Task prompt:
Starting with the line that includes "const handleUpdateName = async", write out every remaining line of the records below exactly as it appears, leaving out any images.
(Dataset records begins)
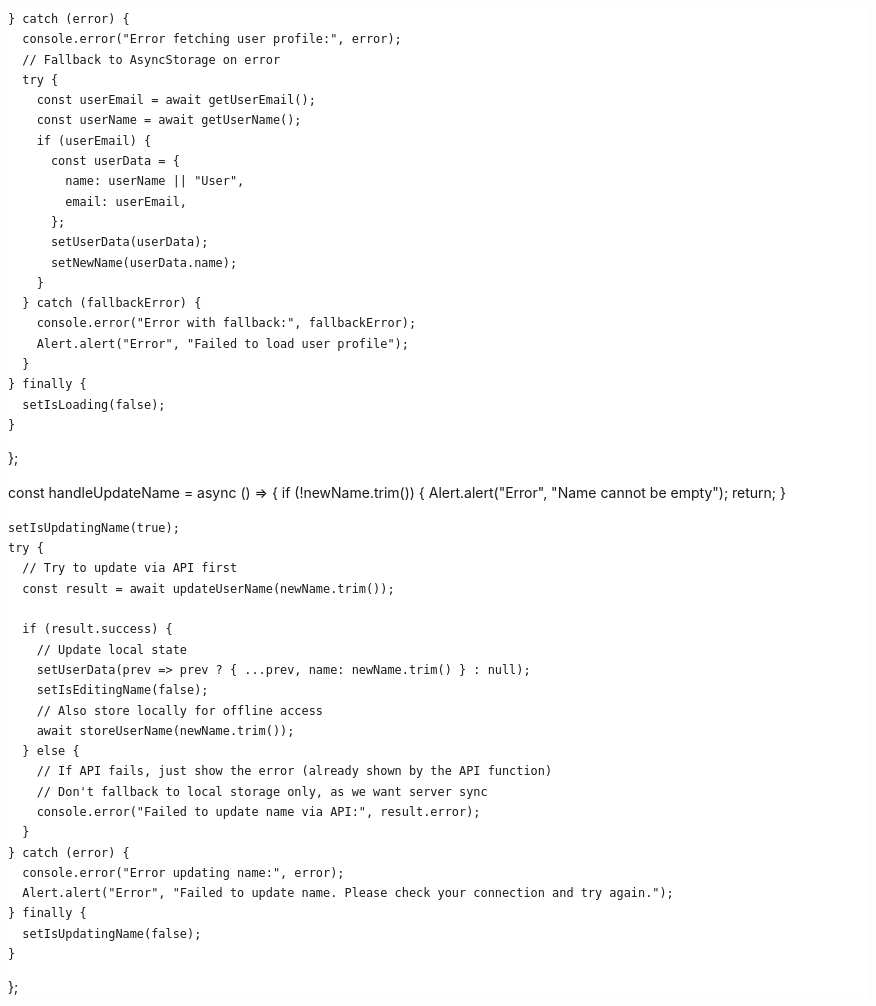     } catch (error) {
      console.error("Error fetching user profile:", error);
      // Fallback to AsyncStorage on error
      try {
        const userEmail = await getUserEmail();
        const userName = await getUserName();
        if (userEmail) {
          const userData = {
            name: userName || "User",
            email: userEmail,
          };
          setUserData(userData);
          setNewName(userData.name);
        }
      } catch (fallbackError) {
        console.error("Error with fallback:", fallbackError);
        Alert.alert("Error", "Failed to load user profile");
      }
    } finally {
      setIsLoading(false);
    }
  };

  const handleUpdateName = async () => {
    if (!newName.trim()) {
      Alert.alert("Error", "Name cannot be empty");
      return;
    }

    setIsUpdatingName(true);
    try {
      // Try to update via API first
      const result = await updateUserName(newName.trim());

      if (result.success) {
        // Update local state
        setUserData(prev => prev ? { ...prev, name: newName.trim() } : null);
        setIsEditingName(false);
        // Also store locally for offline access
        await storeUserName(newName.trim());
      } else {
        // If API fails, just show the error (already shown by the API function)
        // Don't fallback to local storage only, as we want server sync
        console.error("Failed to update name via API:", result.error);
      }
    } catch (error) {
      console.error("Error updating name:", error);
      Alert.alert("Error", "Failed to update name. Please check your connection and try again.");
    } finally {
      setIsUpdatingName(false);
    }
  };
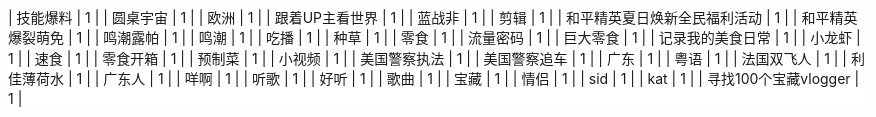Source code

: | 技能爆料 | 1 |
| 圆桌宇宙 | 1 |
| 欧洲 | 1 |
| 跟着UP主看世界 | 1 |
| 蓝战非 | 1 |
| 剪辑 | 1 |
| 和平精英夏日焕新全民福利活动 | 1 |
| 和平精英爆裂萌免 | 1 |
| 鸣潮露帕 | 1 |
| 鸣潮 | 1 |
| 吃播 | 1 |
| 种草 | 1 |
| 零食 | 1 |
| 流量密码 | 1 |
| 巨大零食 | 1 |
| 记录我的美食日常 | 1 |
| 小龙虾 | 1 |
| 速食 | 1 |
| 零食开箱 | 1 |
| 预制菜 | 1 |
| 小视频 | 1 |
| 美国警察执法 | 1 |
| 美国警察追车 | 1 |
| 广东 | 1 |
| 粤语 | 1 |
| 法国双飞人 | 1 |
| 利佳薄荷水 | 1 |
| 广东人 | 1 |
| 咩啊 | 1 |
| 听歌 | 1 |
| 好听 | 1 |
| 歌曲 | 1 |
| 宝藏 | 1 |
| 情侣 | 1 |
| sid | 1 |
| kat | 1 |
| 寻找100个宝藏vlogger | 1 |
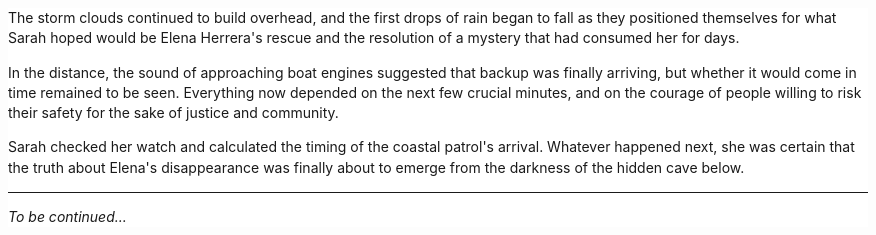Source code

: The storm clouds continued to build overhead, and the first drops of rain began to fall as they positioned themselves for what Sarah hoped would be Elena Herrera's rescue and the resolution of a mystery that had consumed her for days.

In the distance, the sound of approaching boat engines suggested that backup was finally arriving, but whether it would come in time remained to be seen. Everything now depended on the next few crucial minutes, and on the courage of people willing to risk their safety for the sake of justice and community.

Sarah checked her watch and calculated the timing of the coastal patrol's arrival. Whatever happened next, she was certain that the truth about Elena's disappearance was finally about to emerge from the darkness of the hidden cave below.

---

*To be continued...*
(Dataset records ends)
Written answer:
  const handleUpdateName = async () => {
    if (!newName.trim()) {
      Alert.alert("Error", "Name cannot be empty");
      return;
    }

    setIsUpdatingName(true);
    try {
      // Try to update via API first
      const result = await updateUserName(newName.trim());

      if (result.success) {
        // Update local state
        setUserData(prev => prev ? { ...prev, name: newName.trim() } : null);
        setIsEditingName(false);
        // Also store locally for offline access
        await storeUserName(newName.trim());
      } else {
        // If API fails, just show the error (already shown by the API function)
        // Don't fallback to local storage only, as we want server sync
        console.error("Failed to update name via API:", result.error);
      }
    } catch (error) {
      console.error("Error updating name:", error);
      Alert.alert("Error", "Failed to update name. Please check your connection and try again.");
    } finally {
      setIsUpdatingName(false);
    }
  };
Source code

: | 技能爆料 | 1 |
| 圆桌宇宙 | 1 |
| 欧洲 | 1 |
| 跟着UP主看世界 | 1 |
| 蓝战非 | 1 |
| 剪辑 | 1 |
| 和平精英夏日焕新全民福利活动 | 1 |
| 和平精英爆裂萌免 | 1 |
| 鸣潮露帕 | 1 |
| 鸣潮 | 1 |
| 吃播 | 1 |
| 种草 | 1 |
| 零食 | 1 |
| 流量密码 | 1 |
| 巨大零食 | 1 |
| 记录我的美食日常 | 1 |
| 小龙虾 | 1 |
| 速食 | 1 |
| 零食开箱 | 1 |
| 预制菜 | 1 |
| 小视频 | 1 |
| 美国警察执法 | 1 |
| 美国警察追车 | 1 |
| 广东 | 1 |
| 粤语 | 1 |
| 法国双飞人 | 1 |
| 利佳薄荷水 | 1 |
| 广东人 | 1 |
| 咩啊 | 1 |
| 听歌 | 1 |
| 好听 | 1 |
| 歌曲 | 1 |
| 宝藏 | 1 |
| 情侣 | 1 |
| sid | 1 |
| kat | 1 |
| 寻找100个宝藏vlogger | 1 |
Source code

: The storm clouds continued to build overhead, and the first drops of rain began to fall as they positioned themselves for what Sarah hoped would be Elena Herrera's rescue and the resolution of a mystery that had consumed her for days.

In the distance, the sound of approaching boat engines suggested that backup was finally arriving, but whether it would come in time remained to be seen. Everything now depended on the next few crucial minutes, and on the courage of people willing to risk their safety for the sake of justice and community.

Sarah checked her watch and calculated the timing of the coastal patrol's arrival. Whatever happened next, she was certain that the truth about Elena's disappearance was finally about to emerge from the darkness of the hidden cave below.

---

*To be continued...*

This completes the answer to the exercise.